(Dataset entries)
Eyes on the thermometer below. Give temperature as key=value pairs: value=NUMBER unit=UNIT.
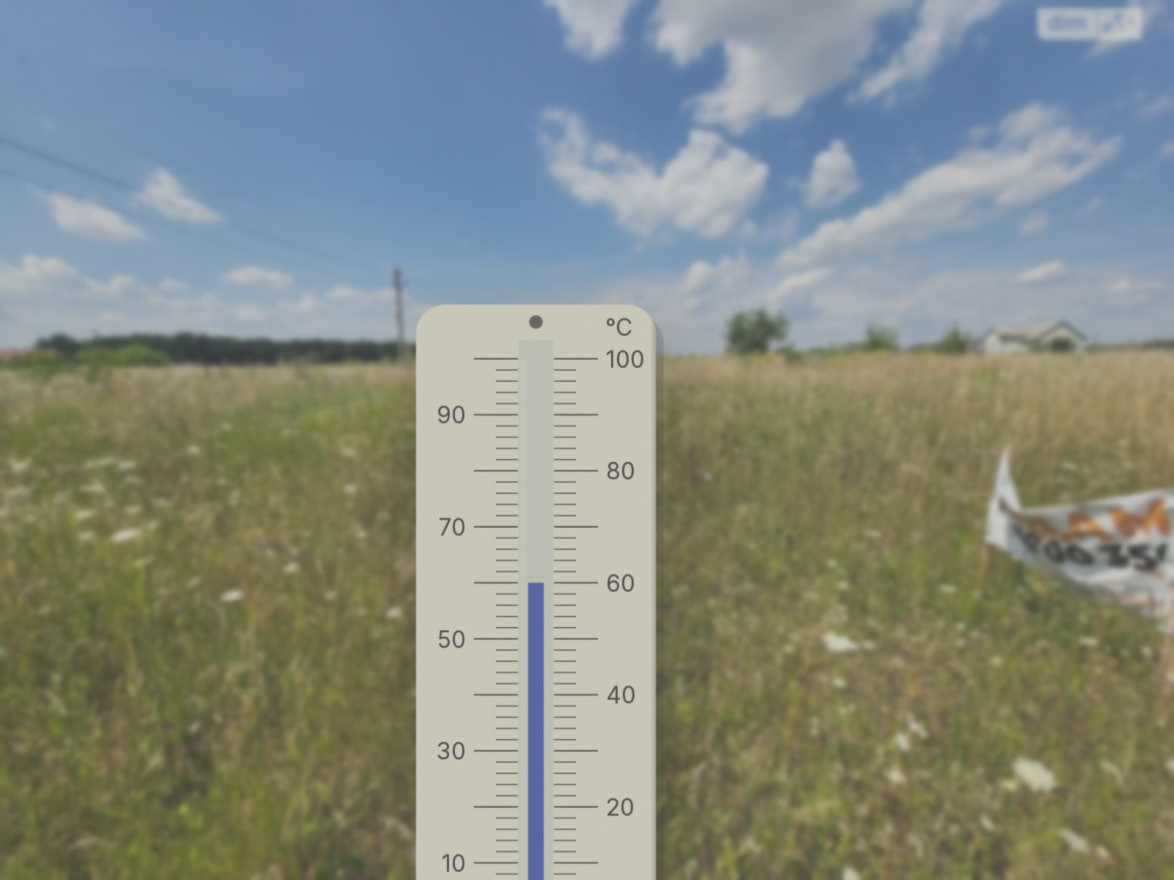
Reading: value=60 unit=°C
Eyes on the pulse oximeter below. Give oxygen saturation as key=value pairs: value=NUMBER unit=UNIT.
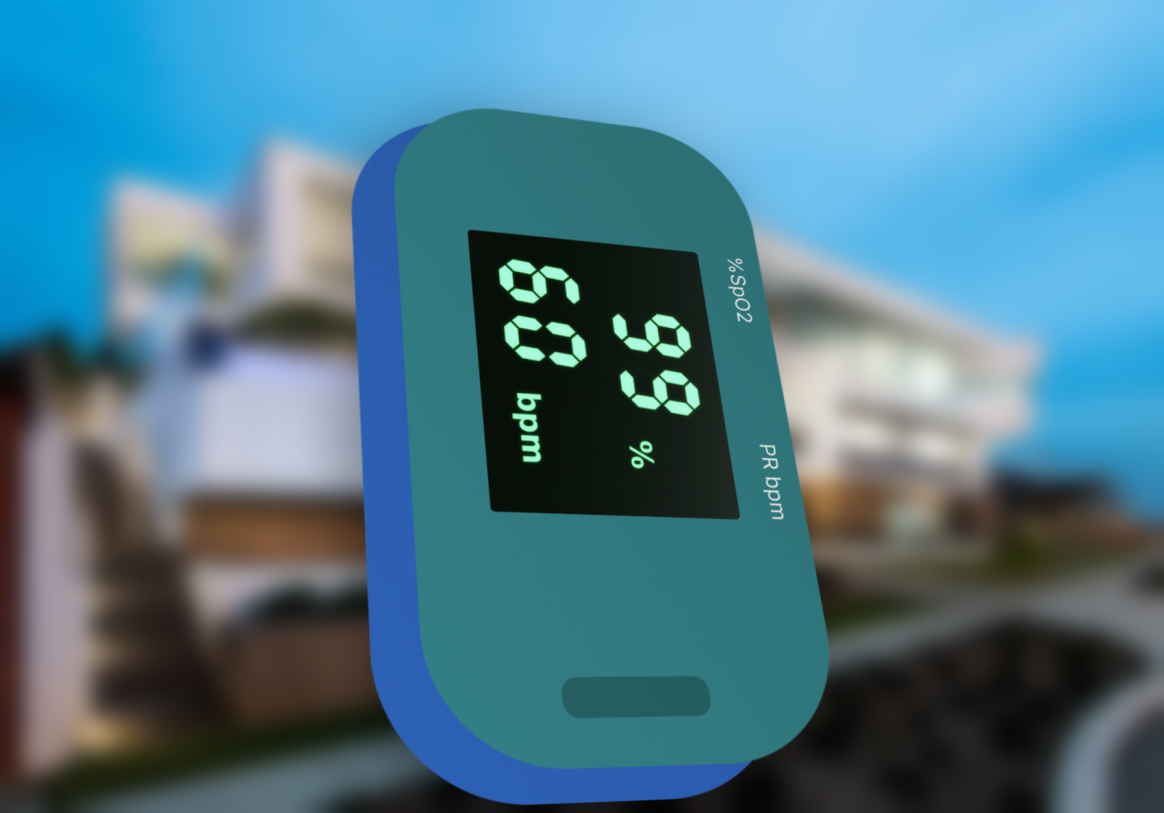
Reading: value=99 unit=%
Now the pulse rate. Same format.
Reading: value=60 unit=bpm
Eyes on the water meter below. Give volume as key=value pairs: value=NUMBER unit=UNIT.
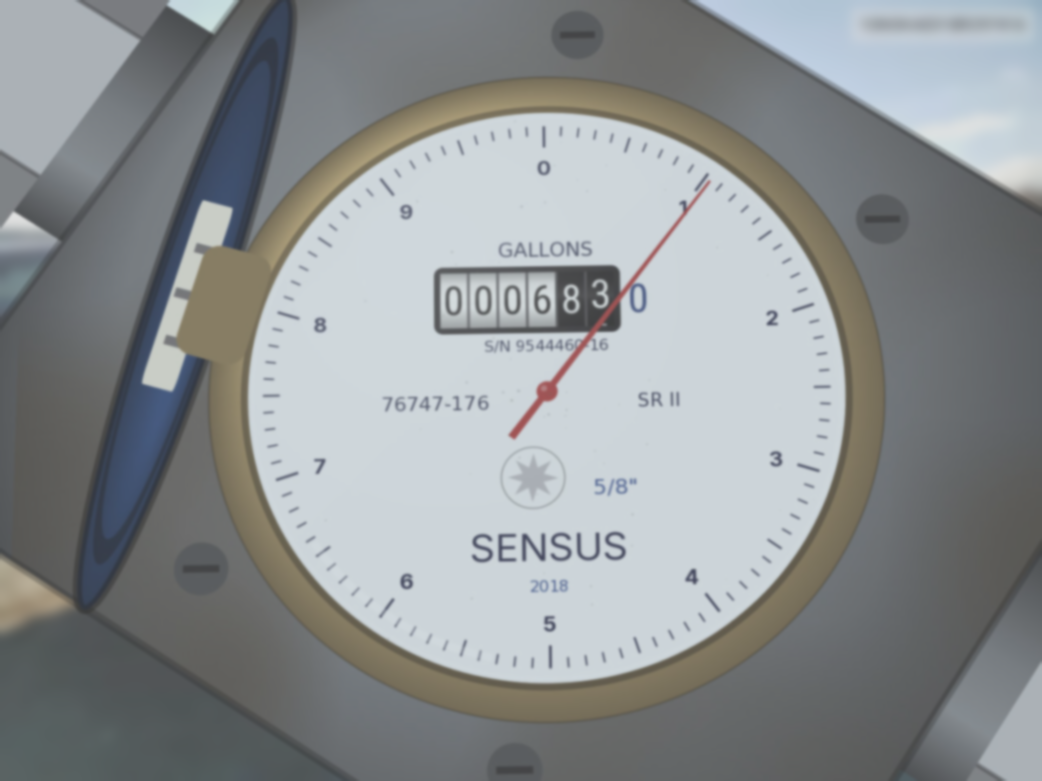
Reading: value=6831.0 unit=gal
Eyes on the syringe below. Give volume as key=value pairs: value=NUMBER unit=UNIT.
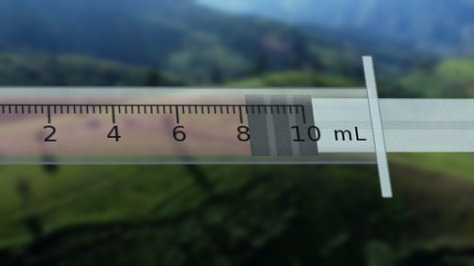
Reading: value=8.2 unit=mL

> [WHAT TO DO]
Starting with the line that contains "Eyes on the pulse" and going on through the end of the lines, replace "Eyes on the" with "Look at the" and change nothing else. Leave the pictures out of your answer.

> [FINAL ANSWER]
Look at the pulse oximeter below. Give oxygen saturation as key=value pairs: value=NUMBER unit=UNIT.
Reading: value=99 unit=%
Now the pulse rate. Same format.
Reading: value=60 unit=bpm
Look at the water meter below. Give volume as key=value pairs: value=NUMBER unit=UNIT.
Reading: value=6831.0 unit=gal
Look at the syringe below. Give volume as key=value pairs: value=NUMBER unit=UNIT.
Reading: value=8.2 unit=mL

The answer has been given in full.